REQUEST: Copy out, in full, every line in the entries below that contains the word "lowest".

EXERCISE DATA:
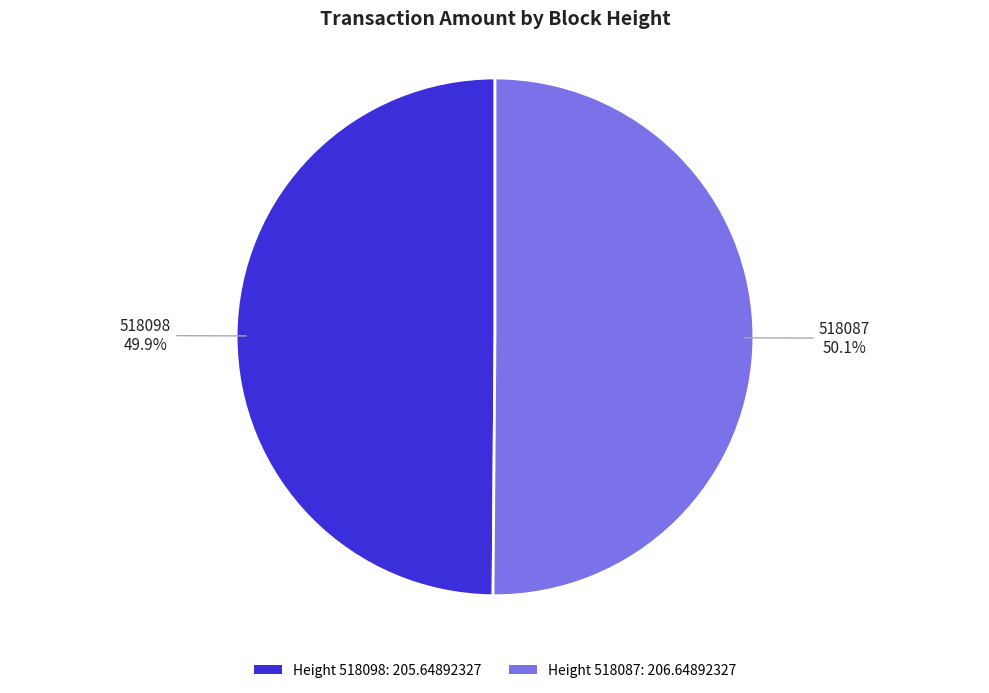

Count the number of slices in the pie.

2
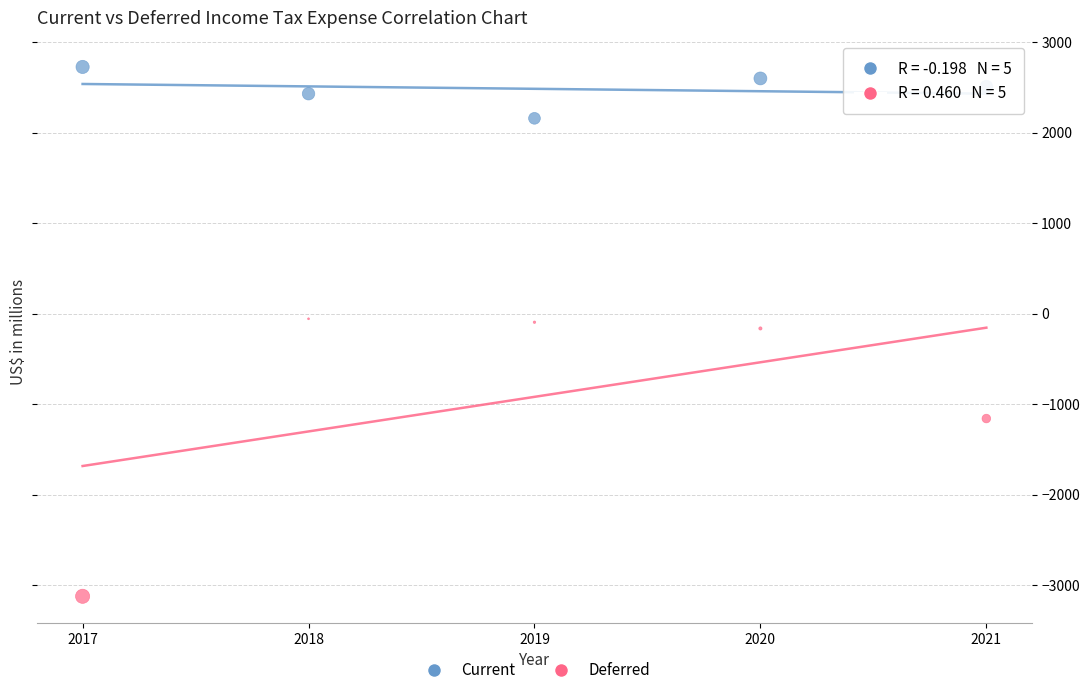

What are all the series names shown in the legend?

Current, Deferred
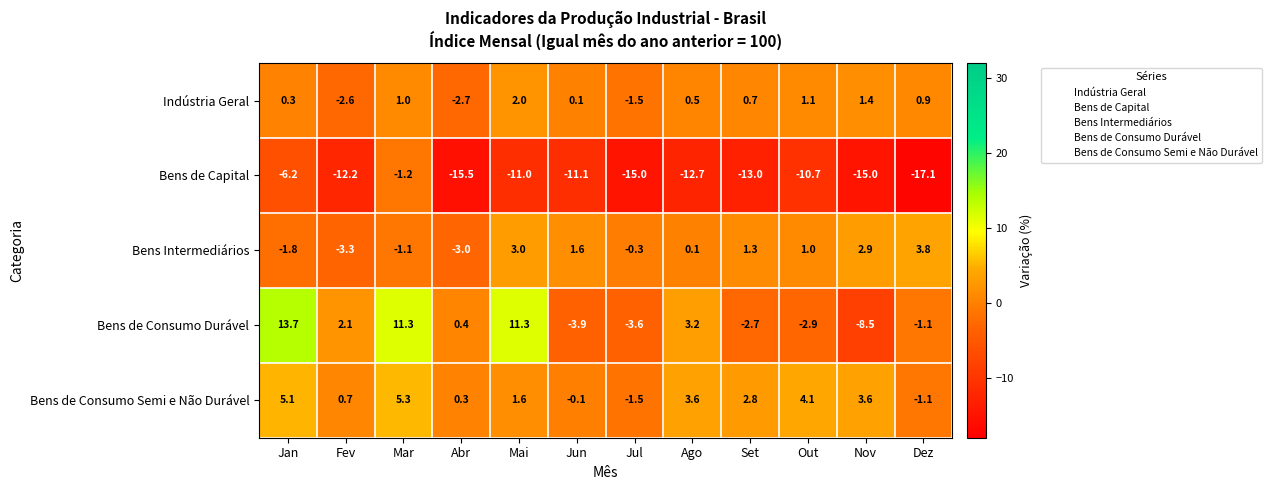

What is the average value of the Bens de Consumo Semi e Não Durável series?

2.0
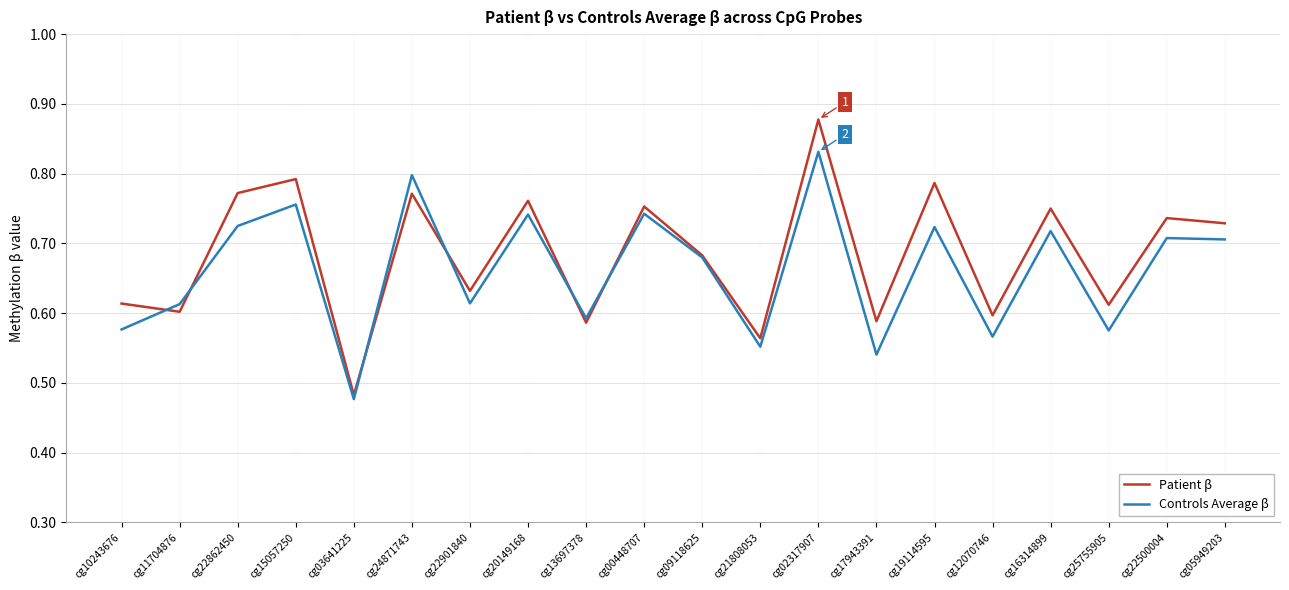

At which category is the sum across all series the highest?

cg02317907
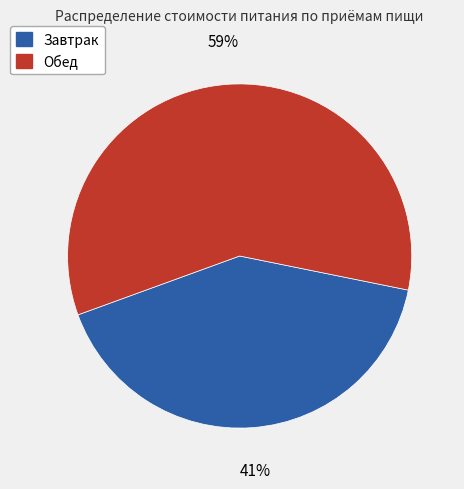

Is there any slice that represents more than half of the pie?

Yes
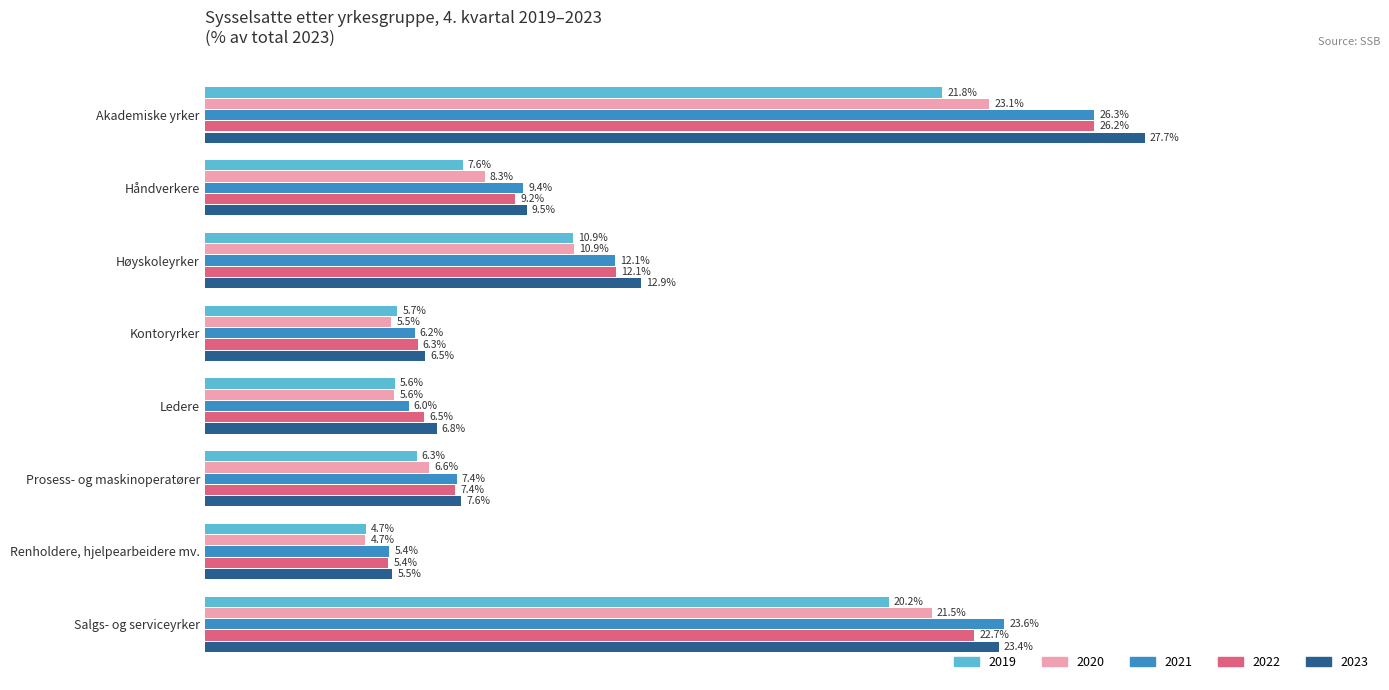

Which label corresponds to the largest value in the chart?

Akademiske yrker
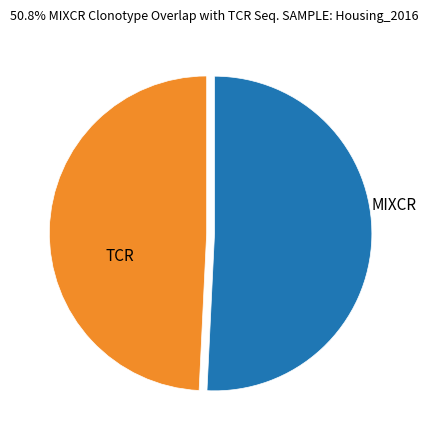

Do MIXCR and TCR together represent more than half of the pie?

Yes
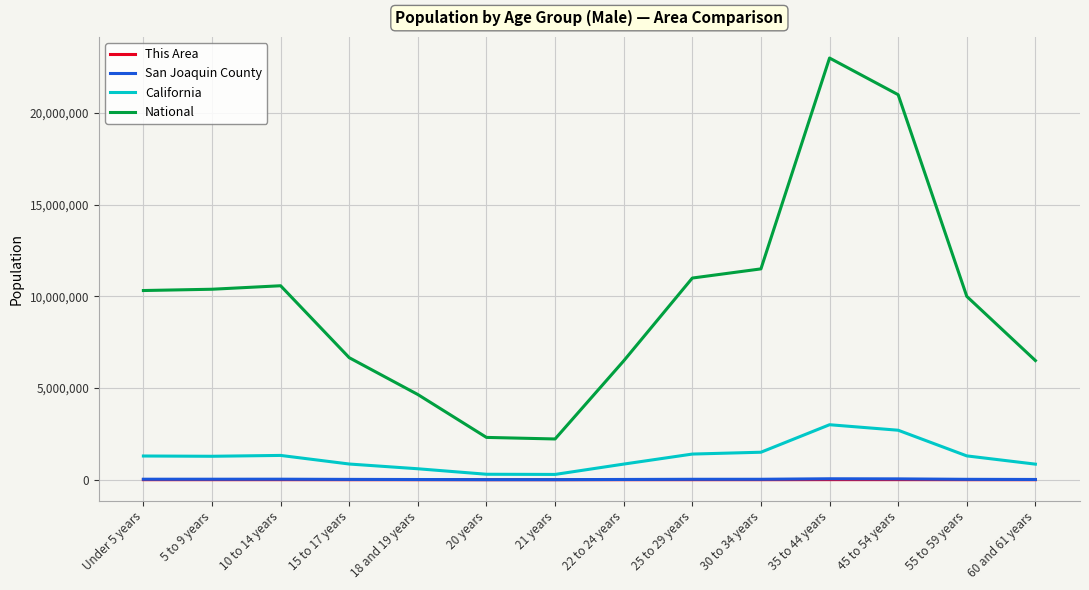

What is the lowest value of the National series?

2223198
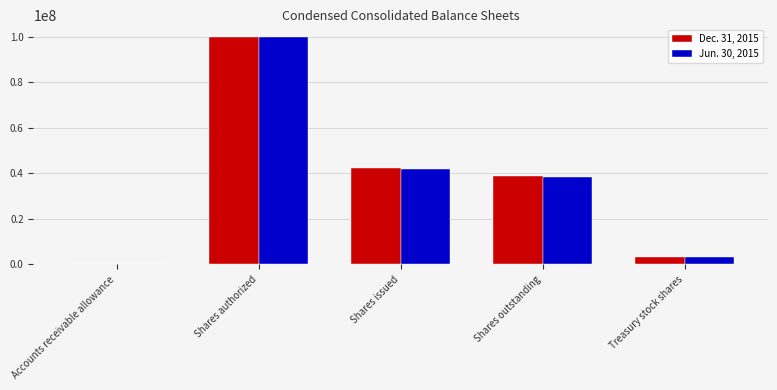

Reading left to right, transcribe all the data shown in this chart.

Dec. 31, 2015: 9842	100000000	42423963	38921365	3502598
Jun. 30, 2015: 9657	100000000	41837894	38335296	3502598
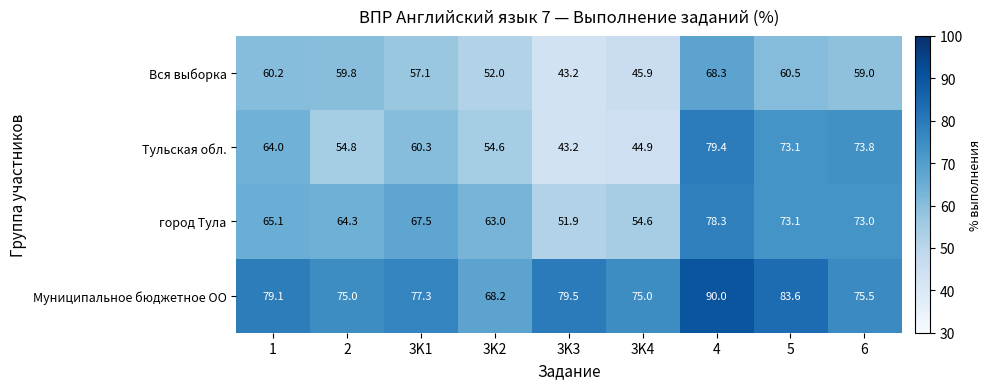

At which label is Тульская обл. closest to 61?

3K1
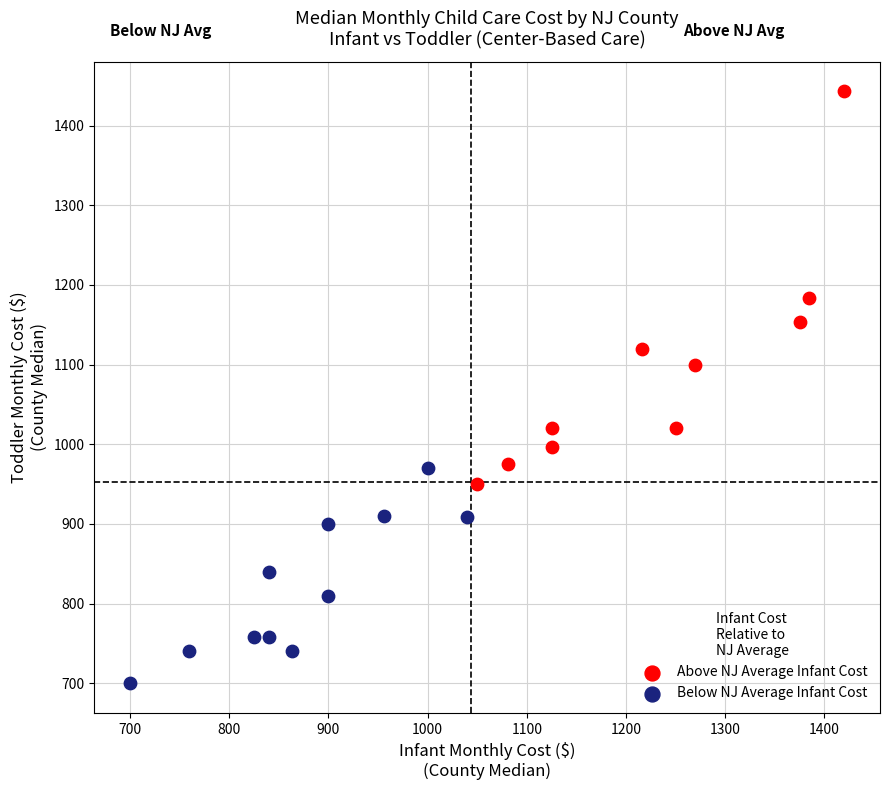

Which series contains the lowest Y value?

Below NJ Average Infant Cost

RESULT FOR THIS EXERCISE:
What is the lowest value of the National series?
Which series contains the lowest Y value?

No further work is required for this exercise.